Exercise details | Using the listing below, work out how many lines include the word "CROSS". Only the number is to be given.

Data extract |

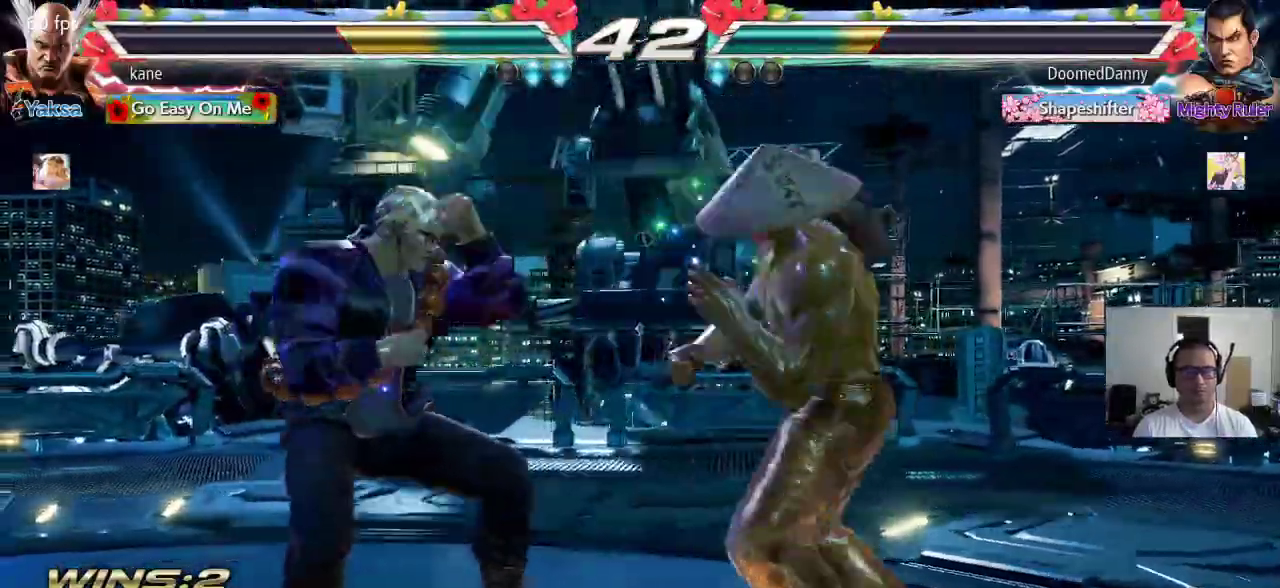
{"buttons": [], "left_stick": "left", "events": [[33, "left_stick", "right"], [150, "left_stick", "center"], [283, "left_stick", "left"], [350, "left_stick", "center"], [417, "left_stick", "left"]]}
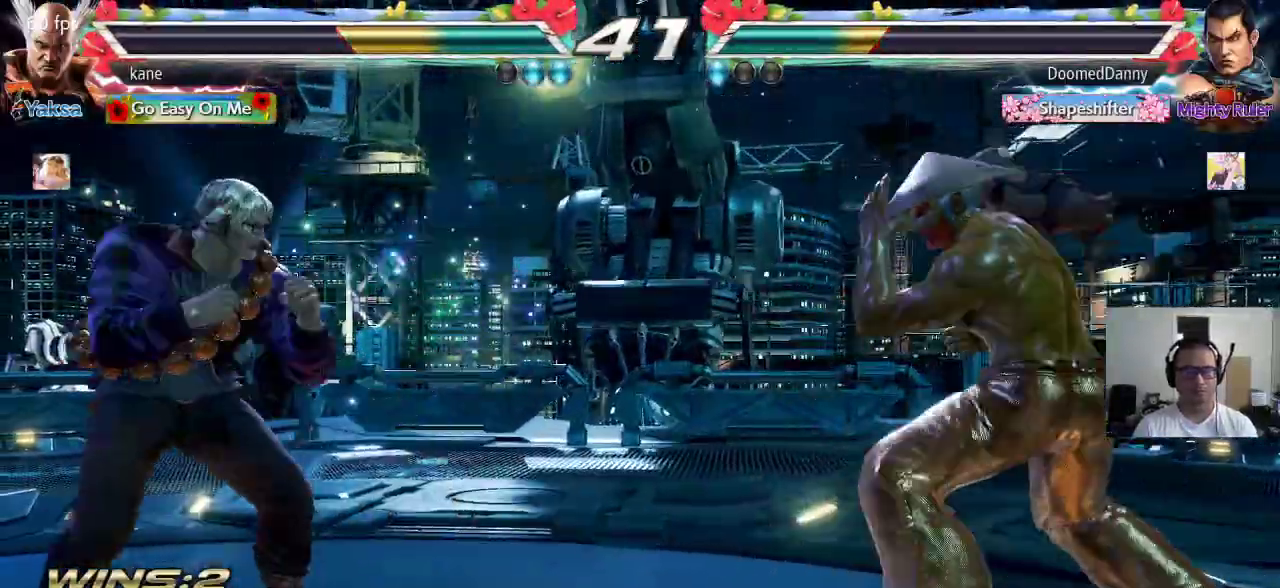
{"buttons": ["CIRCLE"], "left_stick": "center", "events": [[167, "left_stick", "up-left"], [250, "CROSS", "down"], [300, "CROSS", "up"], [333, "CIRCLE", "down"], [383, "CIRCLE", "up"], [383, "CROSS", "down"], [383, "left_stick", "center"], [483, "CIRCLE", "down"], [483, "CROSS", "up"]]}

...

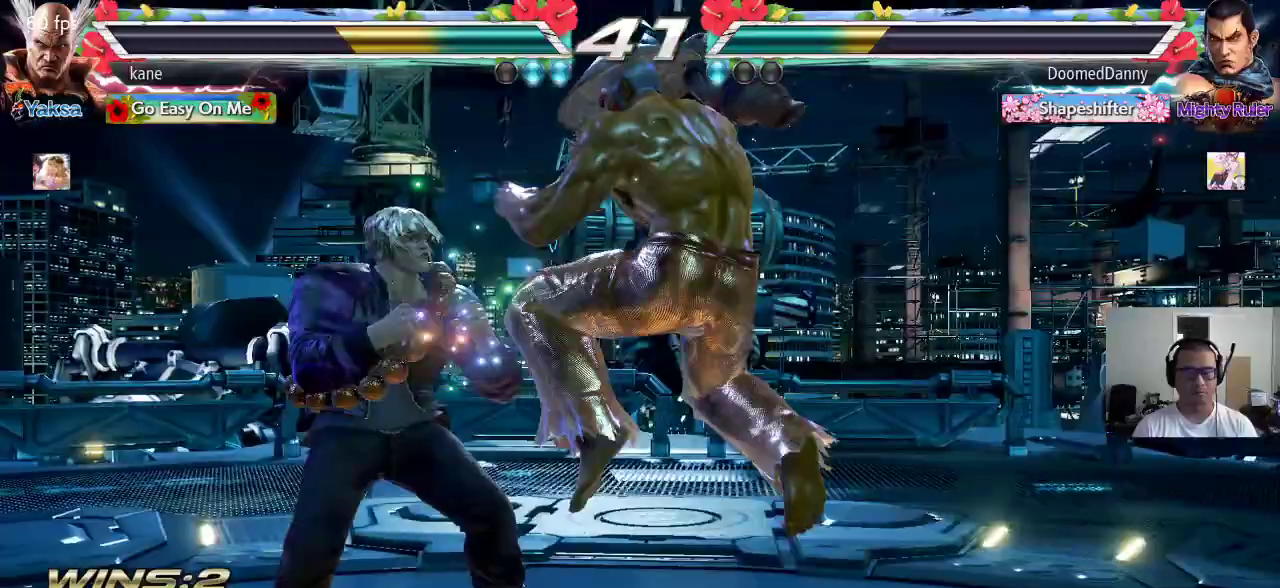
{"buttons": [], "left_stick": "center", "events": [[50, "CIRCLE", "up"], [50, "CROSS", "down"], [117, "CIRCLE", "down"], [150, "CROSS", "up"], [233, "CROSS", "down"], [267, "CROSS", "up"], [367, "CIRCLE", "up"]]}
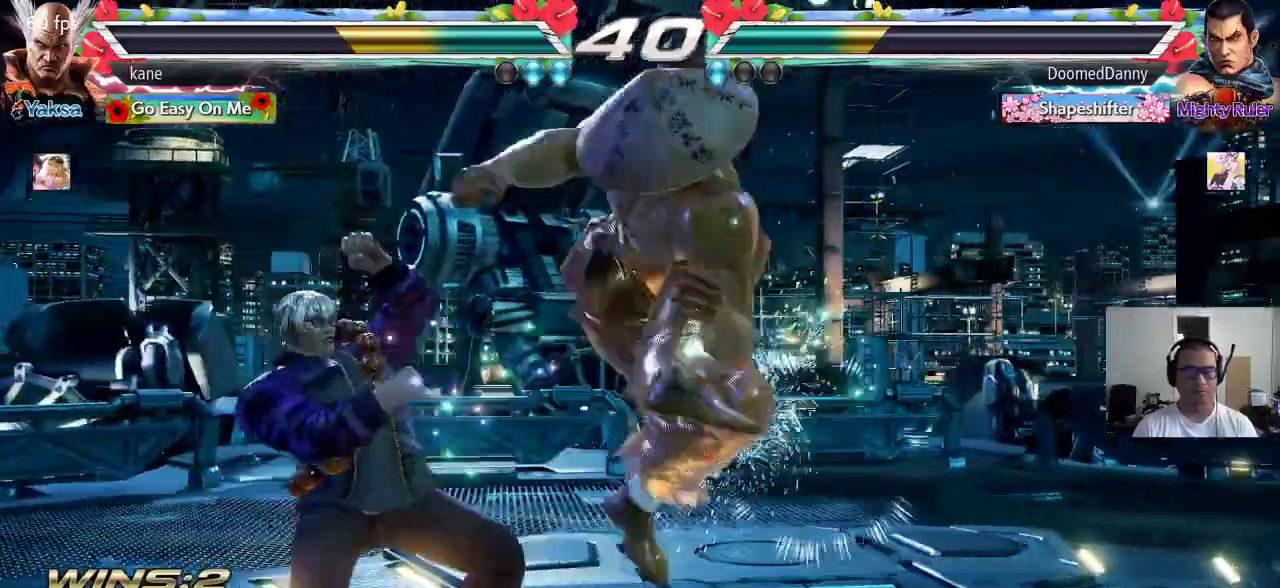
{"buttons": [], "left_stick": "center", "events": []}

Task response | 2